* _Stated task_
Resume the forum thread below about payslip tax credits, writing on from its final line.

* _Text section_
┄┄┄┄┄┄┄┄┄┄┄┄┄┄┄┄┄┄┄┄
# Payslip query



## settlement (7 Aug 2014)

My fortnightly gross is 1224.17
My taxable gross is 1126.54. How is this figure calculated from fortnightly gross? 

Also, my tax credits for the year are €3439. Divided by 26 (fortnightly pay) this is €132. Byt since I only started working in July should I not be receiving fortnightly tax credits at a higher rate as if I get 132 per fortnight from now until end of tax year that only amounts to about €1584 (132 x approx 12 fortnights left inthis tax year) as I am working less than half the year.

Thanks for explanations


----------



## mandelbrot (7 Aug 2014)

settlement said:


> My fortnightly gross is 1224.17
> My taxable gross is 1126.54. How is this figure calculated from fortnightly gross?
> 
> Also, my tax credits for the year are €3439. Divided by 26 (fortnightly pay) this is €132. Byt since I only started working in July should I not be receiving fortnightly tax credits at a higher rate as if I get 132 per fortnight from now until end of tax year that only amounts to about €1584 (132 x approx 12 fortnights left inthis tax year) as I am working less than half the year.
> ...


 
Your tax credits accrue evenly over the entire year. Your payslip should also show the year-to-date figures on it, which will show the accumulated credit from January to now, so 132 x 14 fortnights. It is on this cumulative basis that your tax is calculated, so based on your figures above, if you haven't worked prior to July, you will not be paying any tax yet (indeed if your earnings stay as they are now, you will earn around 13.5k in the tax year and not pay any tax at all).


----------



## settlement (7 Aug 2014)
┄┄┄┄┄┄┄┄┄┄┄┄┄┄┄┄┄┄┄┄
* _Listed records_
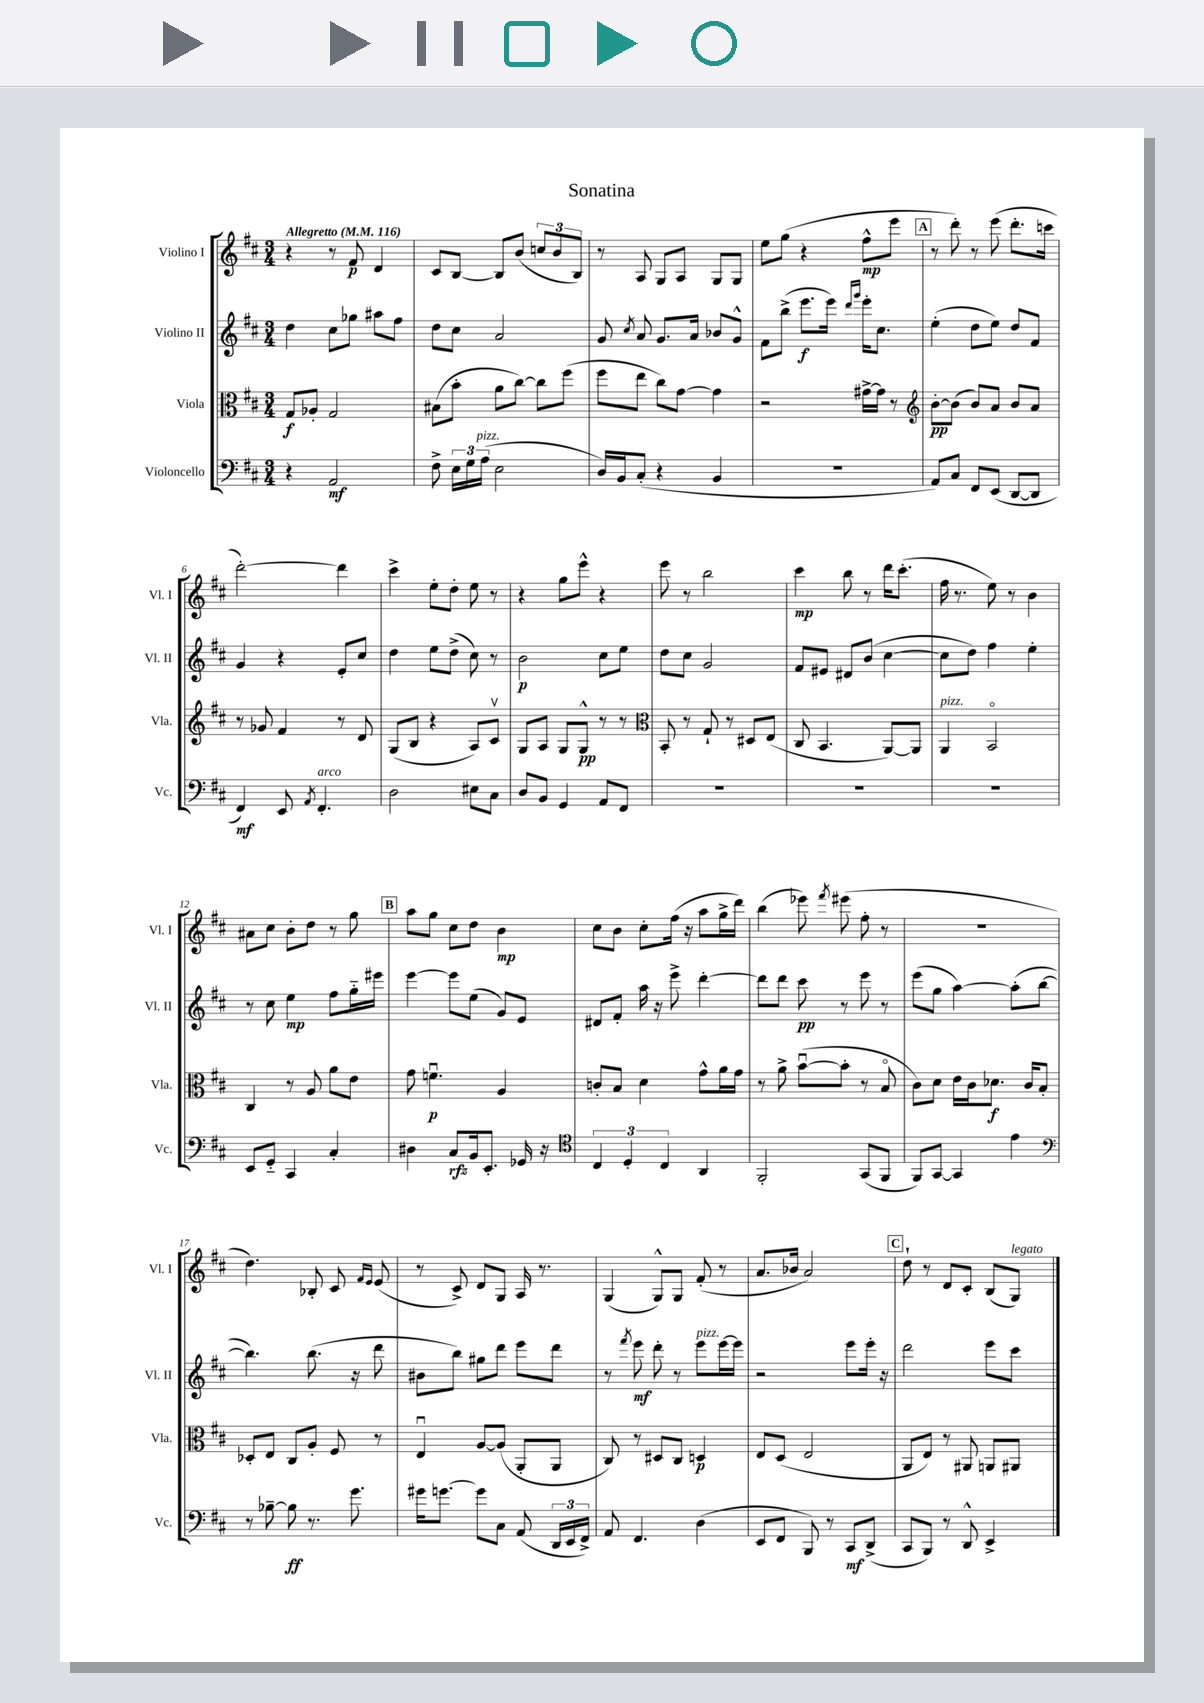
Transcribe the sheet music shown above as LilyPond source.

\header { title = "Sonatina" }
<<
\new StaffGroup <<
\new Staff = "s0" \with { instrumentName = "Violino I" shortInstrumentName = "Vl. I" } {
    \clef treble \key d \major \numericTimeSignature \time 3/4 \tempo "Allegretto" 4 = 116
    \autoBeamOff r4 r8 fis'8\p d'4 |
    cis'8[ b8]~ b8[ b'8]( \tuplet 3/2 { c''8[ b'8 b8]) } |
    r8 a8 g8[ a8] g8[ g8] |
    e''8[ g''8]( r4 fis''8[-^\mp e'''8] |
    \mark \markup { \box "A" } r8 d'''8-.) r8 e'''8( d'''8.[-. c'''16] |
    d'''2~-.) d'''4 |
    cis'''4-> e''8[-. d''8]-. e''8 r8 |
    r4 g''8[ e'''8]-^ r4 |
    e'''8 r8 b''2 |
    cis'''4\mp b''8 r8 d'''16[ cis'''8.]-.( |
    fis''16 r8. e''8) r8 b'4 |
    ais'8[ cis''8] b'8[-. d''8] r8 g''8 |
    \mark \markup { \box "B" } a''8[ g''8] cis''8[ d''8] b'4\mp |
    cis''8[ b'8] cis''8[-. fis''16]( r16 a''8[ g''16-> d'''16]) |
    b''4( ees'''8) \acciaccatura { fis'''8 } eis'''8( fis''8-. r8 |
    R2. |
    d''4.) bes8-. cis'8 \grace { fis'16[ e'16] } e'8( |
    r8 cis'8->) d'8[ g8] a16 r8. |
    g4( g8[-^) g8] fis'8-.( r8 |
    a'8.[ bes'16] a'2) |
    \mark \markup { \box "C" } d''8-! r8 d'8[ cis'8]-. b8[( g8]^\markup { \italic "legato" }) \bar "|." |
}
\new Staff = "s1" \with { instrumentName = "Violino II" shortInstrumentName = "Vl. II" } {
    \clef treble \key d \major \numericTimeSignature \time 3/4
    \autoBeamOff d''4 cis''8[ ges''8] ais''8[ fis''8] |
    d''8[ cis''8] a'2 |
    g'8 \acciaccatura { cis''8 } a'8 g'8.[ a'16] bes'8[ g'8]-^ |
    fis'8[ b''8]->( e'''8.[\f e'''16]) \grace { d'''16[ g'''16] } e'''16[-. cis''8.] |
    \mark \markup { \box "A" } e''4-.( d''8[ e''8]) d''8[ fis'8] |
    g'4 r4 e'8[-. cis''8] |
    d''4 e''8[ d''8]->( cis''8) r8 |
    b'2\p cis''8[ e''8] |
    d''8[ cis''8] g'2 |
    fis'8[ eis'8] dis'8[ b'8]( cis''4~ |
    cis''8[ d''8]) fis''4 e''4-. |
    r8 cis''8 e''4\mp fis''8[ g''16-_ eis'''16] |
    \mark \markup { \box "B" } e'''4~ e'''8[ e''8]( g'8[) e'8] |
    dis'8[ fis'8]-. a''16 r16 e'''8-> d'''4~-. |
    d'''8[ d'''8] cis'''8\pp r8 e'''8 r8 |
    e'''8[( g''8] a''4~) a''8[-.( b''8]~ |
    b''4.) b''8.( r16 d'''8 |
    bis'8[ b''8]) gis''8[ d'''8] e'''8[ d'''8] |
    r8 \acciaccatura { fis'''8 } e'''8\mf d'''8-. r8 e'''8[^\markup { \italic "pizz." } e'''16~ e'''16] |
    r2 e'''8[ e'''16]-. r16 |
    \mark \markup { \box "C" } d'''2 e'''8[ cis'''8] \bar "|." |
}
\new Staff = "s2" \with { instrumentName = "Viola" shortInstrumentName = "Vla." } {
    \clef alto \key d \major \numericTimeSignature \time 3/4
    \autoBeamOff g8[\f aes8]-. g2 |
    bis8[( b'8]-. a'8[ cis''8]~) cis''8[ fis''8]( |
    fis''8[ e''8] cis''8[) g'8]~ g'4 |
    r2 gis'16[~-> gis'16] r8 |
    \mark \markup { \box "A" } \clef treble b'8[~-.\pp b'8]( b'8[) a'8] b'8[ a'8] |
    r8 ges'8 fis'4 r8 d'8 |
    g8[( b8] r4 a8[) cis'8]\upbow |
    g8[ a8] g8[ g8]-^\pp r8 r8 |
    \clef alto b,8-. r8 g8-! r8 dis8[ e8]( |
    cis8 b,4. a,8[~) a,8] |
    a,4^\markup { \italic "pizz." } b,2\flageolet |
    cis4 r8 a8 a'8[ e'8] |
    \mark \markup { \box "B" } g'8 f'4.\downbow\p a4 |
    c'8[-. b8] d'4 g'8[-^ a'16 g'16] |
    r8 a'8-> b'8[~\downbow( b'8]-. r8 b8\flageolet |
    cis'8[) d'8] e'16[ cis'16 des'8.]\f cis'16[ b8]-. |
    des8[-. e8] cis8[ a8]-. fis8 r8 |
    e4\downbow a8[~ a8]( a,8[-. a,8] |
    cis8) r8 dis8[ cis8] d4\p |
    e8[ d8]( e2 |
    \mark \markup { \box "C" } a,8[ e8]) r8 ais,8 a,8[ ais,8] \bar "|." |
}
\new Staff = "s3" \with { instrumentName = "Violoncello" shortInstrumentName = "Vc." } {
    \clef bass \key d \major \numericTimeSignature \time 3/4
    \autoBeamOff r4 a,2\mf |
    fis8-> \tuplet 3/2 { e16[ g16 a16]^\markup { \italic "pizz." }( } e2 |
    d16[) b,16 cis8]-.( r4 b,4 |
    R2. |
    \mark \markup { \box "A" } a,8[) cis8] fis,8[ e,8]( d,8[~ d,8] |
    fis,4\mf) e,8 \acciaccatura { a,8 } fis,4.-.^\markup { \italic "arco" } |
    d2 eis8[ cis8] |
    d8[ b,8] g,4 a,8[ fis,8] |
    R2. |
    R2. |
    R2. |
    e,8[ g,8]-_ cis,4 cis4-. |
    \mark \markup { \box "B" } dis4 cis8[\rfz b,16 e,8.]-. ges,16 r16 |
    \clef tenor \tuplet 3/2 { cis4 d4-. cis4 } a,4 |
    fis,2-. g,8[( fis,8] |
    fis,8[) g,8]~ g,4 e'4 |
    \clef bass r8 bes8~-- bes8\ff r8. g'8. |
    gis'16[ g'8.]~ g'8[ cis8] a,8( \tuplet 3/2 { d,16[ e,16 fis,16]->) } |
    a,8 fis,4. d4( |
    e,8[ fis,8] b,,8) r8 cis,8[\mf d,8]->( |
    \mark \markup { \box "C" } cis,8[ b,,8]) r8 d,8-^ e,4-> \bar "|." |
}
>>
>>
┄┄┄┄┄┄┄┄┄┄┄┄┄┄┄┄┄┄┄┄
* _Output for this task_
Thanks for your response. Under year to date it says:

cut off point: €20,612.30
tax credits: €,2116.30

Are these my accumulated credits that I will lose with each cheque


----------



## settlement (7 Aug 2014)

Also I will in future be receiving overtime in arrears on payslips, so would like to know how to calculate when my tax credits will be used up and when I will be taxed


----------



## Zacchaos (8 Aug 2014)

Taxable Gross is Gross Pay less non taxable deductions (most likely your pension contribution).

You can earn 17,195 (3439 * 5) in 2014 before paying tax at 20% and 33,495 before paying tax at the top rate.  Assuming you did not have any taxable income (or taxable social welfare) before July you will need to average 1,323 per fortnight for the rest of the year to get to a level where you would pay any income tax at all.  Ask the payroll department/accountants to let you know when you will he hit with tax if you think you're going to go above this figure - it should be a very simple exercise for them as they have all the figures.

Next year will be a different story... On the same basic you will pay around €93 in tax (excluding PRSI & USC) per fortnight from January... although the budget might soften that a bit with any luck.


----------



## settlement (8 Aug 2014)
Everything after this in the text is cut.